2. I datori di lavoro potranno concordare con i diretti interessati specifiche e ulteriori misure individuate tra le parti, ferma restando la loro conformità alle vigenti disposizioni di legge e di contratto.
3. Le Parti si impegnano a monitorare gli effetti del presente accordo, anche in conseguenza della eventuale emanazione d i ulteriori provvedimenti, aventi le medesime finalità, che dovessero essere adottati dalle competenti autorità, valutando la possibilità d i rideterminarne i contenuti. Ferme restando le competenze del Comitato paritetico previsto dall'art. 5, comma 8, del Protocollo di settore del 12 maggio 2020: detto monitoraggio si estende anche alla verifica degli effetti che scaturiscono dal suddetto Protocollo.
4. Le parti convengono che tutte le disposizioni e misure previste dal presente accordo non costituiscono un impegno per futuri nuovi accordi, essendo motivate e definite dalle particolari esigenze organizzative e gestionali che derivano dai vincoli di sicurezza necessari per fronteggiare la situazione di emergenza COVID-19. Le disposizioni del presente accordo debbono ritenersi comunque integrate e/o modificate da eventuali interventi normativi che dovessero ridefinire i soggetti e/o le misure già adottate da precedenti disposizioni di legge. Resta in ogni caso ferma l'applicabilità degli istituti previsti nel presente accordo qualora siano più favorevoli rispetto alle nuove disposizioni di legge.

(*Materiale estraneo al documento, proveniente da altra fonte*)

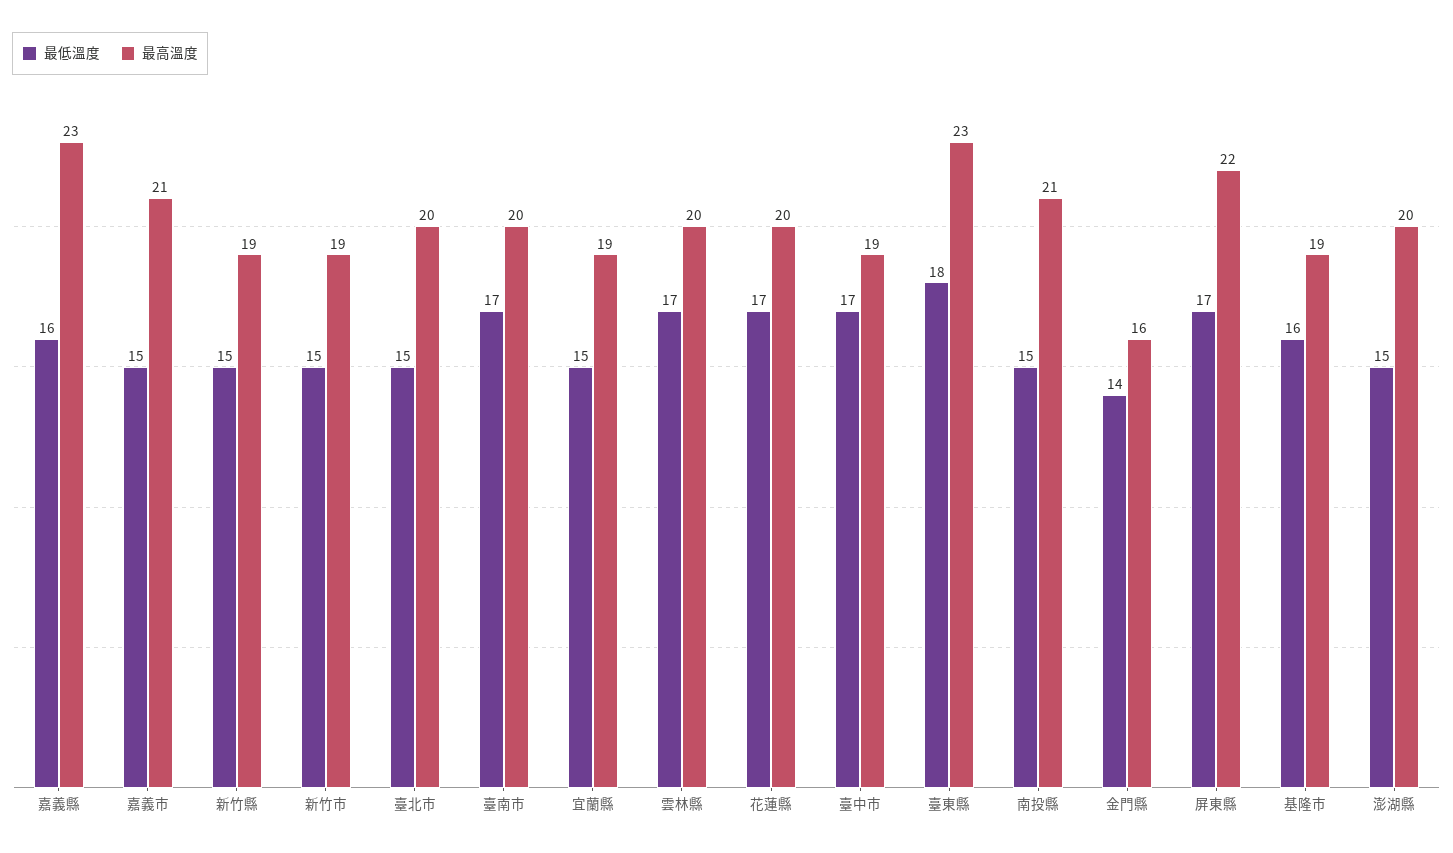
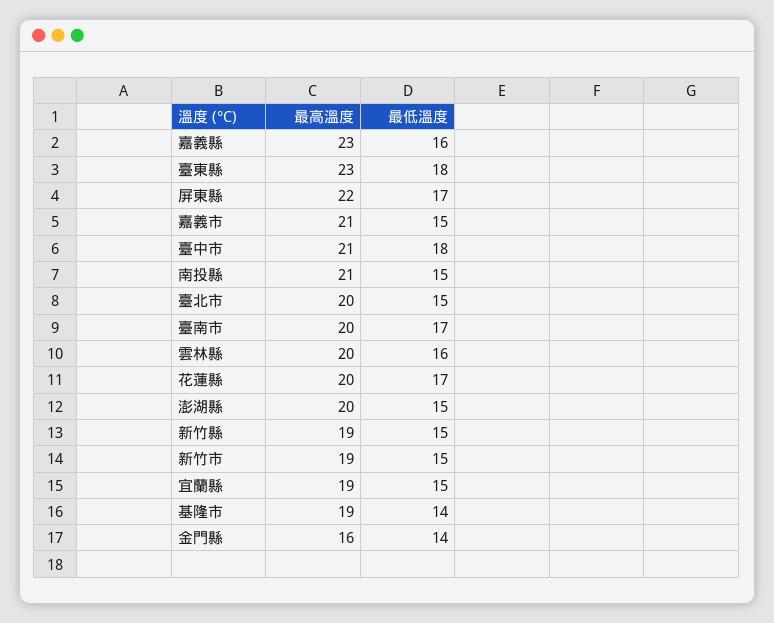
最低溫度, 雲林縣: 17 -> 16
最低溫度, 臺中市: 17 -> 18
最高溫度, 臺中市: 19 -> 21
最低溫度, 基隆市: 16 -> 14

5. Ferma restando la possibilità di concordare la cessazione anticipata degli effetti del presente accordo in conseguenza del venir meno dei relativi presupposti anche prima della data di scadenza, lo stesso avrà durata fino al 31 gennaio 2021. In caso di proroga dell'emergenza disposta dalle autorità competenti esso si intenderà valido per ulteriori 15 giorni, termine entro il quale le Parti si impegnano a sottoscrivere un nuovo accordo o a confermare quello vigente. Le risultanze della sua applicazione saranno oggetto di apposito incontro tra le parti firmatarie al fine di procedere ad una specifica verifica sulla possibilità di esportarne i relativi contenuti nel prossimo CCNL, adattandolo alle diverse esigenze che saranno eventualmente individuate.
6. Le parti manifesteranno la loro adesione al presente accordo con sottoscrizione da realizzarsi con l'apposizione della firma che potrà essere di tipo elettronico (secondo i requisiti del CAD) ovvero, se manuale, con la relativa apposizione sul documento stampato, il quale, scannerizzato e salvato in formato pdf, verrà ritrasmesso alla controparte. Ove risulti gravoso l'utilizzo di scanner e/o di fotocopiatrici, le parti stabiliscono che, ai fini della sua validità, esso potrà trasmesso in formato pdf allegato ad una pec nella quale dovrà essere comunicata la dichiarazione di sottoscrizione, con accettazione integrale, dell'accordo allegato.